Magnesium isotope behavior during titanomagnetite fractionation in basaltic lavas

Knowledge of the behavior of magnesium (Mg) isotopes during magmatic differentiation is a prerequisite for applying Mg isotopes as a tracer of crustal recycling and mantle heterogeneity. Crystal fractionation of mafic silicate minerals leads to limited Mg isotope fractionation; hence, Mg isotopic variations in basalts largely result from contributions of subducted crustal materials into their mantle sources.
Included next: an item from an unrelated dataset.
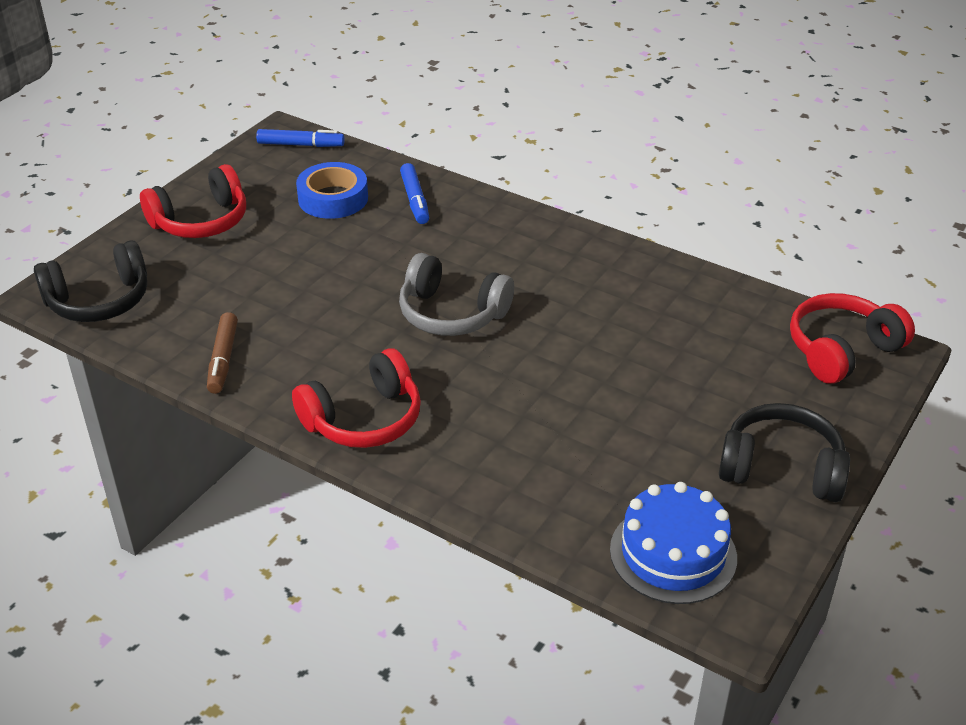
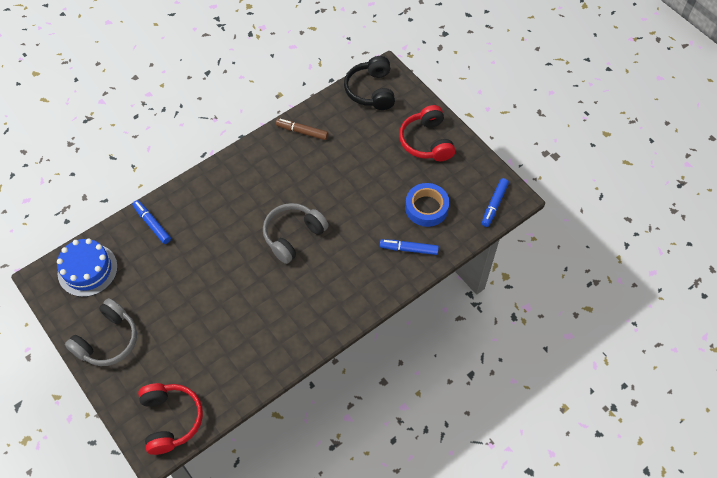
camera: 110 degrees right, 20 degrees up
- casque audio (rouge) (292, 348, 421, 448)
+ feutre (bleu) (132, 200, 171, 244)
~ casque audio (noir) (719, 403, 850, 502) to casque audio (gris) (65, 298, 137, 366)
However, recent studies have revealed that the segregation of iron oxides, such as chromite during early-stage basaltic differentiation and titanomagnetite and ilmenite during late-stage differentiation, can potentially modify Mg isotopic compositions of mantle-derived lavas. Titanomagnetite is much more commonly observed in terrestrial basaltic lavas than chromite and ilmenite, and can also form during early-stage basaltic differentiation. To constrain the effects of titanomagnetite crystallization on Mg isotopic systematics of basaltic magma, we report Mg isotopic data for a suite of well-characterized alkaline basaltic lavas (MgO wt% = 4.99 to 6.52) from Gerba Guracha, western Ethiopian Plateau, which have undergone extensive titanomagnetite fractionation. Their δ26Mg values range from −0.29‰ to −0.17‰ and do not correlate with indicators of titanomagnetite fractionation such as TiO2 and V. These observations suggest that the segregation of titanomagnetite produced limited Mg isotope fractionation, possibly because of its composition-dependent, highly variable Δ26MgTi-Mgt−melt (Δ26MgTi-Mgt−melt = δ26MgTi-Mgt − δ26Mgmelt) values. Considering that most iron oxides occur as complex solid solutions that are controlled by the oxygen fugacity of magmas, the effects of oxide segregation on Mg isotopic systematics of basalts require further evaluation.